Yatin: WNW is a premium brand from Kolkata who used to work with 20-25 retailers all over India. But they have stopped all their retail supplies and at present sale exclusively through Odhni. We have provided them space and all infrastructural support and basically they now have a shop-in-shop with us.
PS: What are the expansion plans for next 5years?
Yatin: 30 stores by 2025 is the target with 1000Cr. revenue. The plan is very clear. We aspire to be an automated custom driven company which provides a truly dream-shopping experience each and every time to all customers. Primarily we are planning to open in North India only and afterwards in central India one by one. Delhi itself has a capacity to have 10-15 stores without cannibalising each other’s sale and profit.
PS: How Odhni is going in technological way?
Puneet: We are putting a lot of money and effort for technologies to make our back-end process more efficient, technologies that make the inventory management easier.

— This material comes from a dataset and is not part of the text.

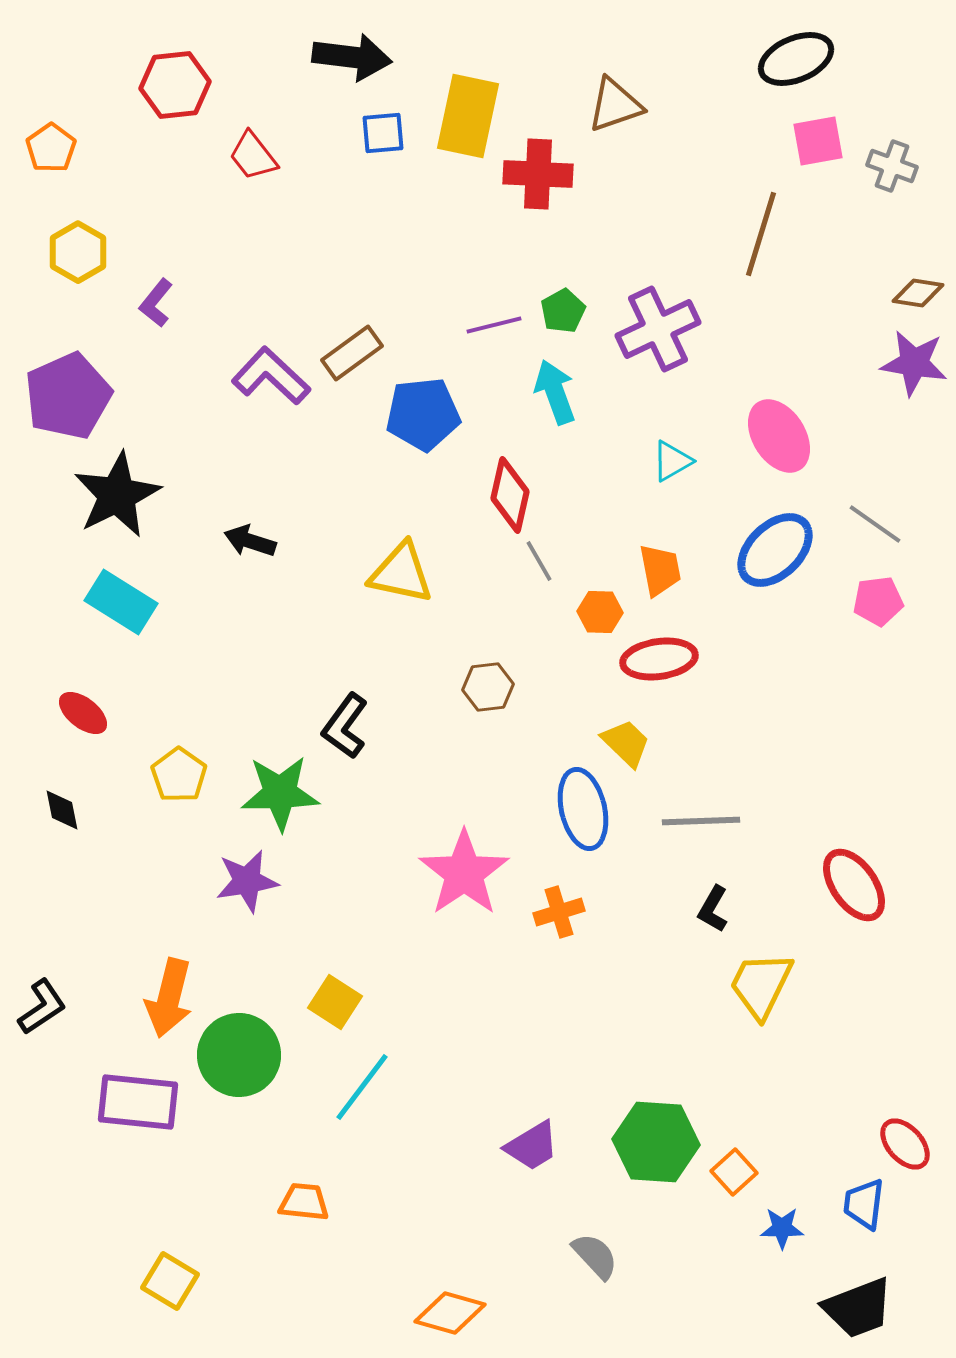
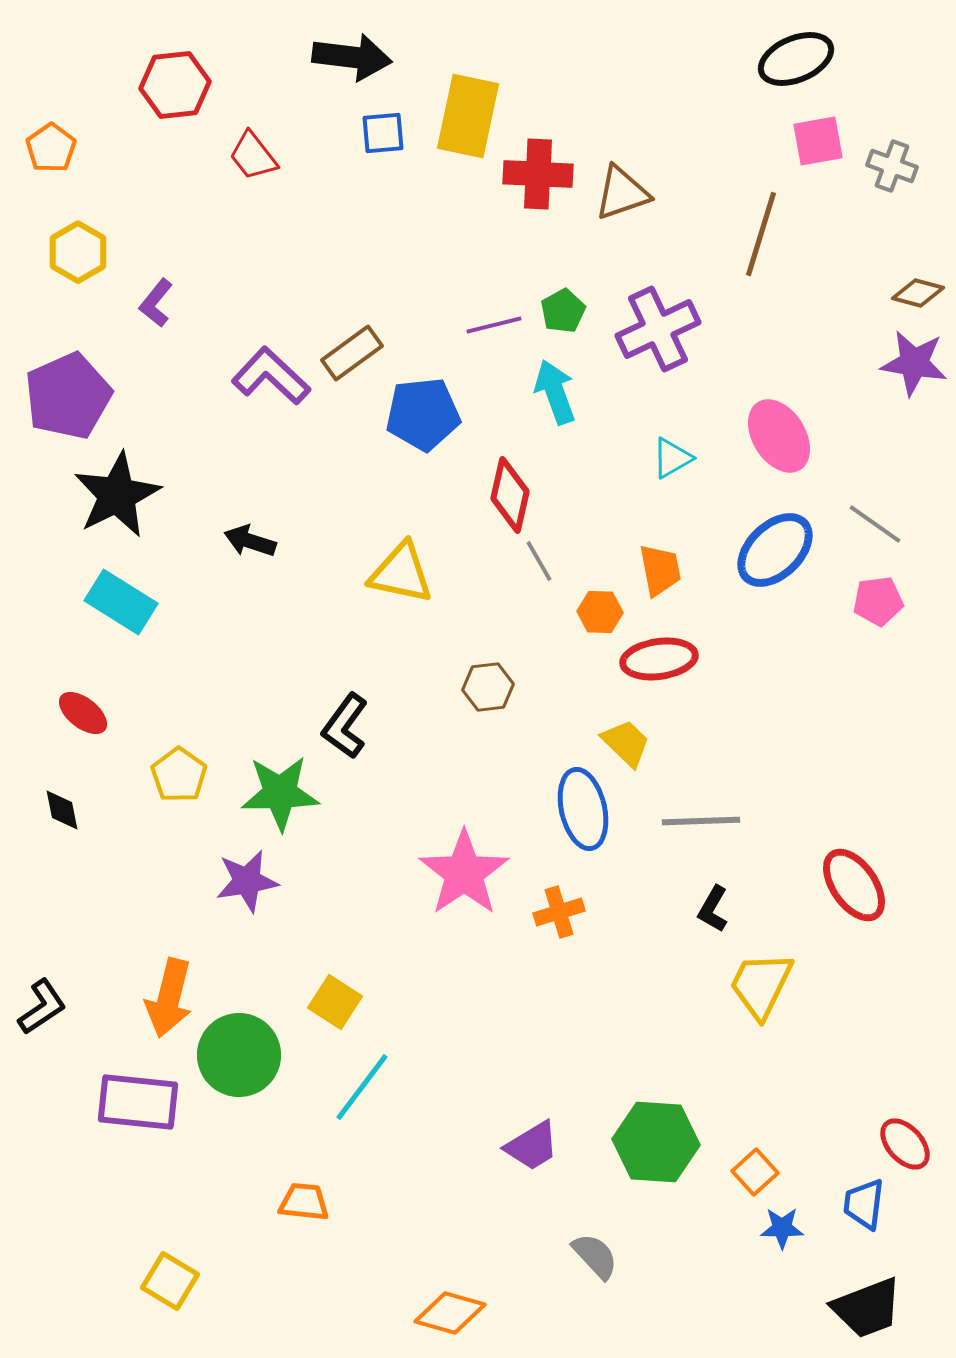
brown triangle at (615, 105): moved 7 px right, 88 px down
brown diamond at (918, 293): rotated 6 degrees clockwise
cyan triangle at (672, 461): moved 3 px up
orange square at (734, 1172): moved 21 px right
black trapezoid at (858, 1308): moved 9 px right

In today’s time technology is an integral part of any business. As most of our business is based on people’s emotions, so in the front foot we remain more personal than technological.
PS: What are the challenges that the Indian apparel industry is facing?
Yatin: It is a very labour intensive industry and even though we don’t manufacture, our vendors are very special to us and we take care of their perils always. Odhni has always kept the manufacturers ahead of even customers. The changes towards western culture, online penetration are the challenges no doubt as well.
Puneet: Still I think the market is so huge that there is no need to worry for Odhni. We still have very less share in the market so we are least bothered by the market fluctuations as well. We can still grow if we focus on our strength and growth.